↓↓↓

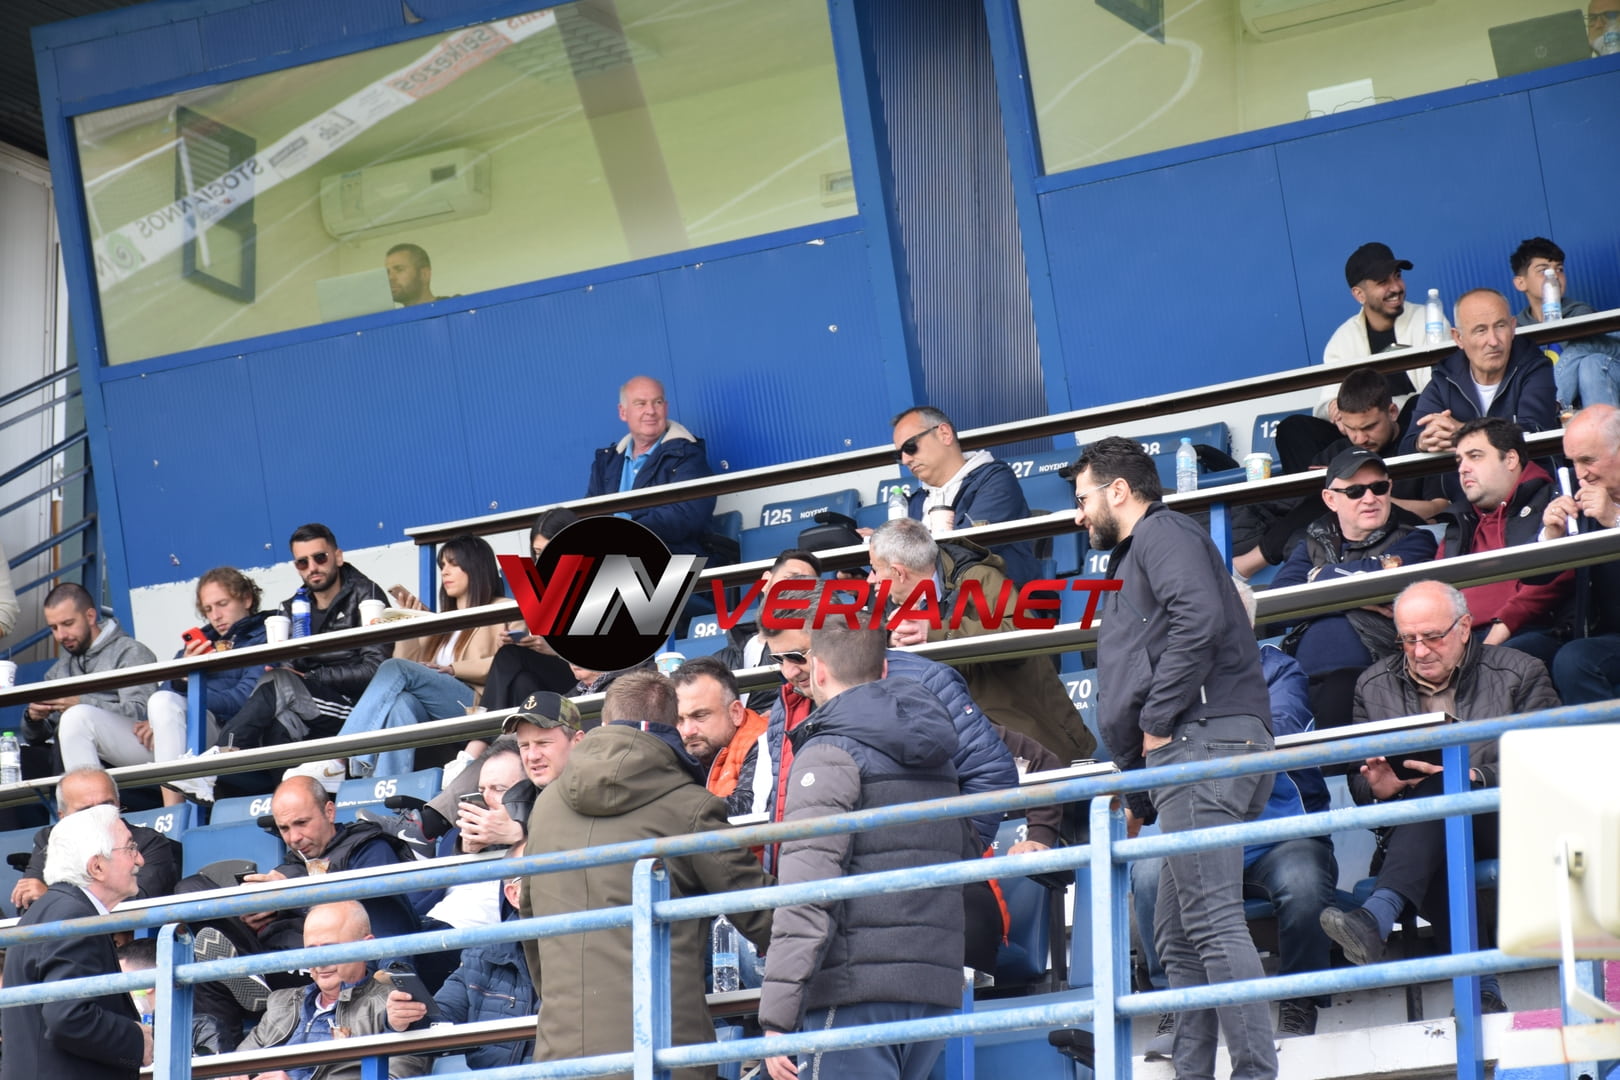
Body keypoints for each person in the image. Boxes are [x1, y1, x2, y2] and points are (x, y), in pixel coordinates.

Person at [1068, 435, 1277, 1080]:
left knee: (1209, 921)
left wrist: (1158, 722)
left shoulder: (1163, 533)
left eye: (1083, 498)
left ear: (1119, 490)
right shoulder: (1146, 549)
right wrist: (1140, 786)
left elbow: (1200, 620)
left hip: (1200, 742)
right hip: (1191, 749)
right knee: (1179, 936)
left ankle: (1255, 1073)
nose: (1078, 515)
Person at [518, 671, 773, 1080]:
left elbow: (530, 927)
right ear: (672, 728)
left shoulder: (545, 808)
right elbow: (765, 916)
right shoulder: (690, 807)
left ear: (603, 723)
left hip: (560, 1055)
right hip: (662, 1052)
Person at [1320, 581, 1559, 1011]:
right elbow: (1361, 781)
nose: (1419, 651)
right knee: (1438, 819)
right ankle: (1482, 993)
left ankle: (1379, 915)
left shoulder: (1520, 670)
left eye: (1432, 637)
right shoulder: (1372, 684)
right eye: (1408, 639)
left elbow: (1548, 762)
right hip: (1420, 833)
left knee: (1442, 794)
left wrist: (1474, 776)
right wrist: (1378, 788)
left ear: (1464, 627)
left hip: (1507, 821)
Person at [759, 623, 973, 1080]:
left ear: (817, 669)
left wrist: (777, 1017)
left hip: (855, 989)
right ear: (883, 668)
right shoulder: (937, 750)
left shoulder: (827, 752)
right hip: (931, 986)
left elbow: (807, 893)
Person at [1132, 580, 1336, 1048]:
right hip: (1197, 827)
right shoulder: (1172, 678)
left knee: (1303, 882)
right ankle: (1177, 1004)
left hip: (1276, 833)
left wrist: (1192, 741)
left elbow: (1271, 730)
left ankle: (1300, 999)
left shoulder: (1278, 669)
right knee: (1146, 872)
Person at [869, 517, 1097, 763]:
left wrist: (934, 632)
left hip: (1028, 736)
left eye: (874, 569)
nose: (870, 580)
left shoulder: (979, 579)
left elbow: (1021, 632)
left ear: (898, 572)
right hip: (955, 743)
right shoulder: (888, 602)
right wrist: (892, 639)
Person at [310, 535, 517, 782]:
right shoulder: (440, 621)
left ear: (476, 566)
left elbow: (511, 663)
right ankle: (382, 789)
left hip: (475, 704)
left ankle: (338, 759)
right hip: (436, 705)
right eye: (442, 565)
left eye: (453, 564)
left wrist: (453, 668)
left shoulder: (504, 608)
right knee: (402, 704)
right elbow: (406, 667)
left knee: (395, 668)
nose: (445, 572)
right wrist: (408, 622)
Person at [1272, 448, 1438, 730]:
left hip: (1377, 672)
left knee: (1339, 689)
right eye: (1355, 491)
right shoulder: (1311, 545)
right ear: (1330, 499)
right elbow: (1279, 606)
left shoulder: (1415, 539)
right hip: (1300, 678)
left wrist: (1319, 579)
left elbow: (1385, 583)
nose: (1370, 498)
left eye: (1378, 487)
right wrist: (1356, 597)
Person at [216, 524, 391, 782]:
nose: (312, 567)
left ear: (338, 557)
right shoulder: (291, 607)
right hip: (310, 704)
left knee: (279, 682)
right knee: (281, 718)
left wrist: (313, 678)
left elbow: (377, 668)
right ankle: (286, 793)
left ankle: (218, 760)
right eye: (302, 562)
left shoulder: (367, 595)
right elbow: (290, 668)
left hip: (357, 706)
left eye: (320, 557)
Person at [1238, 368, 1449, 578]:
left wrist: (1371, 496)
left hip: (1403, 530)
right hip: (1343, 534)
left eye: (1369, 427)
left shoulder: (1416, 445)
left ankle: (1249, 563)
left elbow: (1440, 507)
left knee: (1337, 495)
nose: (1360, 438)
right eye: (1351, 429)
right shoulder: (1340, 450)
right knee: (1323, 501)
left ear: (1392, 412)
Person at [0, 804, 151, 1079]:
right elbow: (69, 1017)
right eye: (130, 848)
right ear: (97, 866)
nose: (139, 859)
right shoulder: (74, 917)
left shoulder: (54, 909)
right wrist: (136, 1040)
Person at [233, 901, 429, 1080]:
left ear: (367, 947)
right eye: (311, 951)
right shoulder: (281, 1003)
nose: (320, 961)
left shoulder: (394, 1005)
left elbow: (398, 1077)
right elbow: (233, 1068)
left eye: (330, 949)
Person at [385, 844, 535, 1069]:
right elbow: (438, 1024)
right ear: (514, 895)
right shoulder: (481, 956)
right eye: (541, 875)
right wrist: (406, 1018)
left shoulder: (586, 947)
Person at [1439, 417, 1572, 668]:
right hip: (1463, 641)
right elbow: (1437, 590)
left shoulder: (1551, 503)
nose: (1463, 468)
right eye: (1459, 461)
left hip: (1532, 633)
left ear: (1510, 459)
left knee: (1500, 663)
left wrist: (1490, 644)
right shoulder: (1461, 519)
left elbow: (1552, 581)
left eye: (1475, 456)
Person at [146, 567, 270, 805]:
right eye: (208, 609)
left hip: (230, 736)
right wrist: (155, 718)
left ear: (247, 599)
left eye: (222, 604)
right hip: (181, 738)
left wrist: (189, 687)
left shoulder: (264, 635)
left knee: (166, 704)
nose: (216, 616)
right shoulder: (199, 643)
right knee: (81, 718)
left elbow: (245, 699)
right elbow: (164, 693)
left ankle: (173, 812)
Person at [246, 776, 422, 942]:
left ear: (329, 812)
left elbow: (376, 922)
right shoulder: (288, 869)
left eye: (302, 823)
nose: (294, 838)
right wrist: (258, 917)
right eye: (284, 829)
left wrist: (292, 896)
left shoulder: (369, 850)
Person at [890, 405, 1040, 584]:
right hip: (932, 599)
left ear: (944, 434)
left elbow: (969, 549)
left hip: (997, 598)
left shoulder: (995, 479)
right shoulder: (913, 503)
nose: (905, 460)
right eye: (899, 455)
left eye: (910, 446)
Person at [1402, 289, 1558, 459]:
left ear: (1513, 327)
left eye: (1500, 326)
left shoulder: (1535, 367)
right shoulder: (1445, 378)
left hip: (1525, 474)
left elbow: (1534, 430)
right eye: (1480, 330)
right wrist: (1423, 441)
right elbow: (1406, 447)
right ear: (1458, 338)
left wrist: (1464, 432)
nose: (1493, 341)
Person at [25, 582, 159, 776]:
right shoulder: (57, 671)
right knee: (22, 757)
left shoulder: (130, 652)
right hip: (75, 755)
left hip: (137, 747)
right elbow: (37, 737)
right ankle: (73, 794)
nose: (61, 635)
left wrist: (81, 704)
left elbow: (141, 715)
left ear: (90, 616)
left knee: (76, 718)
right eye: (53, 628)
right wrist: (33, 719)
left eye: (68, 624)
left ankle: (87, 792)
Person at [11, 768, 181, 915]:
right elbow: (27, 903)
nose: (99, 815)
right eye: (86, 810)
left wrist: (51, 896)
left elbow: (140, 904)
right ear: (63, 817)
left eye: (106, 806)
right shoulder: (49, 839)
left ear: (118, 804)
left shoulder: (150, 842)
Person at [474, 508, 582, 731]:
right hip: (550, 679)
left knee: (510, 655)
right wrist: (522, 641)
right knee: (522, 681)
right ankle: (515, 742)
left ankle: (479, 741)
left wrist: (554, 650)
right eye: (538, 553)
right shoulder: (538, 584)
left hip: (583, 676)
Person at [1540, 403, 1620, 703]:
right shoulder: (1572, 488)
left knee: (1574, 660)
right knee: (1512, 655)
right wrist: (1550, 535)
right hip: (1594, 629)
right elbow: (1535, 579)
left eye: (1588, 460)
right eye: (1572, 461)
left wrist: (1615, 520)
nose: (1580, 474)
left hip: (1595, 640)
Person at [584, 375, 715, 557]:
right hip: (614, 559)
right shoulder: (606, 462)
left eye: (657, 402)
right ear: (623, 412)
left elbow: (686, 515)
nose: (651, 411)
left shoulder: (687, 455)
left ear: (666, 408)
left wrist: (624, 535)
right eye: (641, 404)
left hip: (675, 559)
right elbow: (589, 515)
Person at [1316, 242, 1439, 421]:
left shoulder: (1429, 319)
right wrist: (1334, 409)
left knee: (1416, 404)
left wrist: (1384, 411)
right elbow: (1326, 403)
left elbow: (1438, 391)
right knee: (1295, 426)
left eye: (1397, 276)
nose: (1396, 288)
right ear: (1359, 294)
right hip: (1363, 429)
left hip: (1417, 422)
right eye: (1383, 282)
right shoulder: (1343, 339)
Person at [1510, 236, 1620, 409]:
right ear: (1520, 283)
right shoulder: (1517, 329)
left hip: (1582, 400)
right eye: (1543, 270)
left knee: (1592, 363)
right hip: (1540, 405)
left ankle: (1554, 407)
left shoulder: (1580, 313)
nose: (1554, 276)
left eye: (1559, 269)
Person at [711, 549, 822, 710]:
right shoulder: (721, 660)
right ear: (766, 581)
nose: (797, 588)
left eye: (808, 584)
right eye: (791, 578)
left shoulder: (819, 652)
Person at [671, 656, 771, 817]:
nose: (688, 731)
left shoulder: (764, 740)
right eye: (679, 720)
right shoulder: (672, 752)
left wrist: (668, 811)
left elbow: (748, 808)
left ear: (736, 713)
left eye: (700, 716)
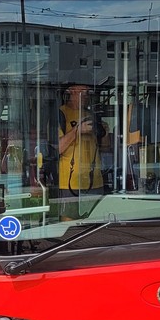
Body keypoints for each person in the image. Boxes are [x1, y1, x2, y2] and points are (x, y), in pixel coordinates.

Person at [55, 83, 109, 219]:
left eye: (89, 90)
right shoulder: (60, 114)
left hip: (95, 180)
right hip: (69, 182)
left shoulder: (92, 115)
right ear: (71, 90)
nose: (87, 93)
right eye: (83, 90)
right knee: (69, 223)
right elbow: (57, 148)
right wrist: (77, 130)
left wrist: (105, 133)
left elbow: (105, 148)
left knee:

↑↑↑

▶ _WHAT YOU NEED TO DO_
Taking the entries above, print exactly the lines starting at the line with "right eye: (208, 609)" and ending at the line with "right elbow: (1406, 447)", both included.

▶ _TASK SOLUTION_
right eye: (208, 609)
left hip: (230, 736)
right wrist: (155, 718)
left ear: (247, 599)
left eye: (222, 604)
right hip: (181, 738)
left wrist: (189, 687)
left shoulder: (264, 635)
left knee: (166, 704)
nose: (216, 616)
right shoulder: (199, 643)
right knee: (81, 718)
left elbow: (245, 699)
right elbow: (164, 693)
left ankle: (173, 812)
Person at [246, 776, 422, 942]:
left ear: (329, 812)
left elbow: (376, 922)
right shoulder: (288, 869)
left eye: (302, 823)
nose: (294, 838)
right wrist: (258, 917)
right eye: (284, 829)
left wrist: (292, 896)
left shoulder: (369, 850)
Person at [890, 405, 1040, 584]:
right hip: (932, 599)
left ear: (944, 434)
left elbow: (969, 549)
left hip: (997, 598)
left shoulder: (995, 479)
right shoulder: (913, 503)
nose: (905, 460)
right eye: (899, 455)
left eye: (910, 446)
Person at [1402, 289, 1558, 459]:
left ear: (1513, 327)
left eye: (1500, 326)
left shoulder: (1535, 367)
right shoulder: (1445, 378)
left hip: (1525, 474)
left elbow: (1534, 430)
right eye: (1480, 330)
right wrist: (1423, 441)
right elbow: (1406, 447)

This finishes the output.